In [None]:
import hashlib
import time
import random
import math
from sklearn.neural_network import MLPClassifier
import numpy as np
import pandas as pd
from IPython.display import display


In [3]:
class StandardBloomFilter:
    def __init__(self, n, fp_rate):
        self.size = self._get_size(n, fp_rate)
        self.hash_count = self._get_hash_count(self.size, n)
        self.bit_array = [0] * self.size

    def _hashes(self, item):
        return [hashlib.sha256(f"{item}{i}".encode()).hexdigest() for i in range(self.hash_count)]

    def _get_size(self, n, p):
        m = -(n * math.log(p)) / (math.log(2)**2)
        return int(m)

    def _get_hash_count(self, m, n):
        return int((m / n) * math.log(2))

    def add(self, item):
        for i in range(self.hash_count):
            idx = int(hashlib.md5(f"{item}{i}".encode()).hexdigest(), 16) % self.size
            self.bit_array[idx] = 1

    def query(self, item):
        for i in range(self.hash_count):
            idx = int(hashlib.md5(f"{item}{i}".encode()).hexdigest(), 16) % self.size
            if self.bit_array[idx] == 0:
                return False
        return True


In [4]:
class CountingBloomFilter:
    def __init__(self, n, fp_rate):
        self.size = self._get_size(n, fp_rate)
        self.hash_count = self._get_hash_count(self.size, n)
        self.count_array = [0] * self.size

    def _get_size(self, n, p):
        return int(-(n * math.log(p)) / (math.log(2)**2))
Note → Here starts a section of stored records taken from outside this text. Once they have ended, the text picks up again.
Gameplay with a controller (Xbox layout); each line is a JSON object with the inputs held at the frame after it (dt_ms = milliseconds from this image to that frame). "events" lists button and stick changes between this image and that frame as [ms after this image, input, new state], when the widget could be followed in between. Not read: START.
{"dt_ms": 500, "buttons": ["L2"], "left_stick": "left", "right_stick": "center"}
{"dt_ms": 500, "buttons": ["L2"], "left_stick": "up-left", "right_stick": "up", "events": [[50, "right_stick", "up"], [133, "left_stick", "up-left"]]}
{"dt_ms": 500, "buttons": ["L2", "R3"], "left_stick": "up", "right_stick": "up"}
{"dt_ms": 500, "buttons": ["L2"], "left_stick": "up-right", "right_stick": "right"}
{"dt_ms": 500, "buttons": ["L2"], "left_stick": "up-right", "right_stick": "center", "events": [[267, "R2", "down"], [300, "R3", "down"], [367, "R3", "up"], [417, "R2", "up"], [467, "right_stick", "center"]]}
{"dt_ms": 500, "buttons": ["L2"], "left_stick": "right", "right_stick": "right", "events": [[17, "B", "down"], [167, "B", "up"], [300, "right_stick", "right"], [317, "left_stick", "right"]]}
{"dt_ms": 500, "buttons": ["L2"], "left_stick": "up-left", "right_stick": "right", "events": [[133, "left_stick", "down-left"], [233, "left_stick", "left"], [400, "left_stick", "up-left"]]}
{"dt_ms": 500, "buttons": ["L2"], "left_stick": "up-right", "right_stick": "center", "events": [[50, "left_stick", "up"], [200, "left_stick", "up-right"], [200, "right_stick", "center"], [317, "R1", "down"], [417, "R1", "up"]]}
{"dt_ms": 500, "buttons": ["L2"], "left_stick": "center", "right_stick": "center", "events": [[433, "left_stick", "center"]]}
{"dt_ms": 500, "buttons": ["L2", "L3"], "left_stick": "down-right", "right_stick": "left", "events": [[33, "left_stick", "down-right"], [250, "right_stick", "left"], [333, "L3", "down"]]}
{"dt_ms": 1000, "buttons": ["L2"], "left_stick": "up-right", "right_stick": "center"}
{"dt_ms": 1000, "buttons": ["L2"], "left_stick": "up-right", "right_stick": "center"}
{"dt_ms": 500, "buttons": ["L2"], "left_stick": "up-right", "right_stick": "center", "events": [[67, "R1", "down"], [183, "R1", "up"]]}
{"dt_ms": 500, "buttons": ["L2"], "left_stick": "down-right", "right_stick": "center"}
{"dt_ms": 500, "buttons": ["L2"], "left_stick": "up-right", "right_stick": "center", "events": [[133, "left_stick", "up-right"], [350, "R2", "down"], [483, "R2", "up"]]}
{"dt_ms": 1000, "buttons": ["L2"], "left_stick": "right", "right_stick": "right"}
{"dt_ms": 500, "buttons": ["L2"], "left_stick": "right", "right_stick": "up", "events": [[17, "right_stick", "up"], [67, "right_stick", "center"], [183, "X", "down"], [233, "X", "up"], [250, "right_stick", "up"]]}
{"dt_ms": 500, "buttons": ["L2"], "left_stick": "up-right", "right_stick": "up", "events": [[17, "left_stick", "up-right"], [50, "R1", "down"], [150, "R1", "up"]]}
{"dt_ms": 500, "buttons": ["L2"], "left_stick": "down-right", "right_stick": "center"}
    def _get_hash_count(self, m, n):
        return int((m / n) * math.log(2))

    def add(self, item):
        for i in range(self.hash_count):
            idx = int(hashlib.md5(f"{item}{i}".encode()).hexdigest(), 16) % self.size
            self.count_array[idx] += 1

    def remove(self, item):
        for i in range(self.hash_count):
            idx = int(hashlib.md5(f"{item}{i}".encode()).hexdigest(), 16) % self.size
            self.count_array[idx] = max(0, self.count_array[idx] - 1)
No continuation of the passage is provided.